The not-so-funny farms; fishing lines

Fish farming has moved some way on from the days when monks scraped leftover beans-on-toast into their stewpond to fatten up the resident carp. The pounds 20bn industry has trebled in the past 10 years alone and is growing at more than 10 per cent annually. Many familiar sea fish - halibut, turbot, bass and bream - are becoming modern aquaculture's equivalent of battery chickens.

Purists like me insist that farmed fish taste like day-old chewing gum, but sadly, most people can't tell the difference any more. Any salmon you buy will almost certainly be farmed and the fish mentioned, along with Dover sole and cod in the near future, will all soon come from the same source and taste like supermarket bread.

The International Union for the Conservation of Nature recently added Atlantic cod and haddock to a list of creatures at risk of extinction. With Britain steadfastly refusing to cut its catches, it may not be long before our national fish becomes as exotic as truffles or caviar. Seems silly, I know, but prospects aren't good. Raising funds to rescue rhinos is fairly easy. But I can't really see the tofu-chewers marching down Whitehall with Save the Haddock banners.

Where does this leave sea fishermen? The decline in their numbers has not been as dramatic as those of cod and haddock, but fewer dangle a line off a boat or pier these days because there are fewer fish around. If the trawlers can't catch them, with all those gadgets like scanners, global positioning, sonar, Decca and Parlophone, what chance has the average Joe with a worm on a hook?

Maybe sea anglers will have to resort to my friend Ian's stratagem. Most of his fishing was done off the extremely unproductive Bangor Pier, where fish were a rare sight. In desperation, he started counting crabs, but even they were uncommon. So, to make his catches sound more impressive, he counted crab legs.

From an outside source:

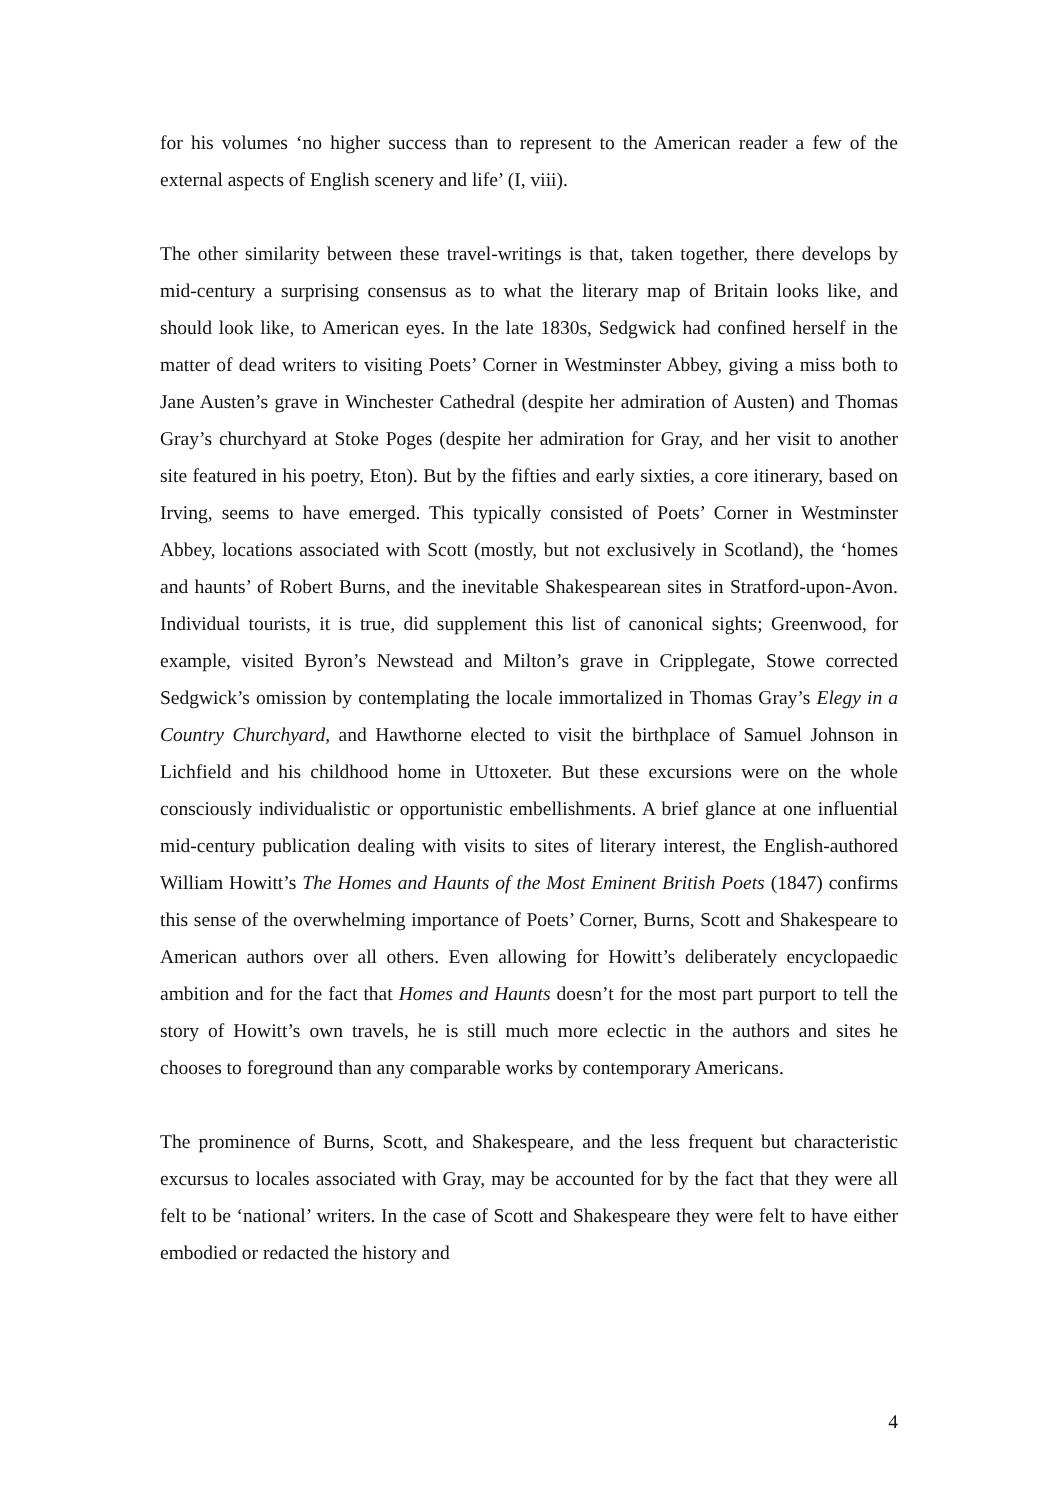for his volumes ‘no higher success than to represent to the American reader a few of the external aspects of English scenery and life’ (I, viii).
The other similarity between these travel-writings is that, taken together, there develops by mid-century a surprising consensus as to what the literary map of Britain looks like, and should look like, to American eyes. In the late 1830s, Sedgwick had confined herself in the matter of dead writers to visiting Poets’ Corner in Westminster Abbey, giving a miss both to Jane Austen’s grave in Winchester Cathedral (despite her admiration of Austen) and Thomas Gray’s churchyard at Stoke Poges (despite her admiration for Gray, and her visit to another site featured in his poetry, Eton). But by the fifties and early sixties, a core itinerary, based on Irving, seems to have emerged. This typically consisted of Poets’ Corner in Westminster Abbey, locations associated with Scott (mostly, but not exclusively in Scotland), the ‘homes and haunts’ of Robert Burns, and the inevitable Shakespearean sites in Stratford-upon-Avon. Individual tourists, it is true, did supplement this list of canonical sights; Greenwood, for example, visited Byron’s Newstead and Milton’s grave in Cripplegate, Stowe corrected Sedgwick’s omission by contemplating the locale immortalized in Thomas Gray’s Elegy in a Country Churchyard, and Hawthorne elected to visit the birthplace of Samuel Johnson in Lichfield and his childhood home in Uttoxeter. But these excursions were on the whole consciously individualistic or opportunistic embellishments. A brief glance at one influential mid-century publication dealing with visits to sites of literary interest, the English-authored William Howitt’s The Homes and Haunts of the Most Eminent British Poets (1847) confirms this sense of the overwhelming importance of Poets’ Corner, Burns, Scott and Shakespeare to American authors over all others. Even allowing for Howitt’s deliberately encyclopaedic ambition and for the fact that Homes and Haunts doesn’t for the most part purport to tell the story of Howitt’s own travels, he is still much more eclectic in the authors and sites he chooses to foreground than any comparable works by contemporary Americans.
The prominence of Burns, Scott, and Shakespeare, and the less frequent but characteristic excursus to locales associated with Gray, may be accounted for by the fact that they were all felt to be ‘national’ writers. In the case of Scott and Shakespeare they were felt to have either embodied or redacted the history and
4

A gloomy scenario, maybe, but it may not be the only option. In a few years, you might be able to go fishing in north Cheshire, more than 30 miles from the coast, and catch many of our familiar sea fish in a saltwater lake.

It's part of a hugely ambitious scheme scheduled for a 780-acre site at Vale Royal, near Northwich. The core of the pounds 55m project would be a National Angling Centre but there would also be a museum, a giant aquarium, aquatic research laboratories, fish-rearing facilities and room for more than 1,000 anglers to fish. There would be facilities for coarse and trout anglers, but sea fishers would not be left out, says Edward Rowan, managing director of Andico, the company behind the project.

His company has already spent more than pounds 300,000 on feasibility studies and has the backing of the angling organisations and Cheshire county council. "All the consultants are working on a contingent basis, even the lawyers, because they believe in this project," he said.

Now pounds 55m represents an awful lot of jumble sales. But Rowan is hopeful that at least half will come from a lottery grant. He also believes the centre will make money because a key part of it involves using more than 100 acres of reed beds as a biological filter to clean water from a nearby chemical plant.

The untreated water has three times the salinity of sea water, but Rowan says feasibility studies have shown that it should be possible to create a saltwater lake once ammonia has been removed from the effluent and the salinity diluted. The bad news is that even if everything goes to plan, the centre is unlikely to open before the year 2000. By then, it may be better to turn the lake into a giant fish farm, and to hell with the anglers.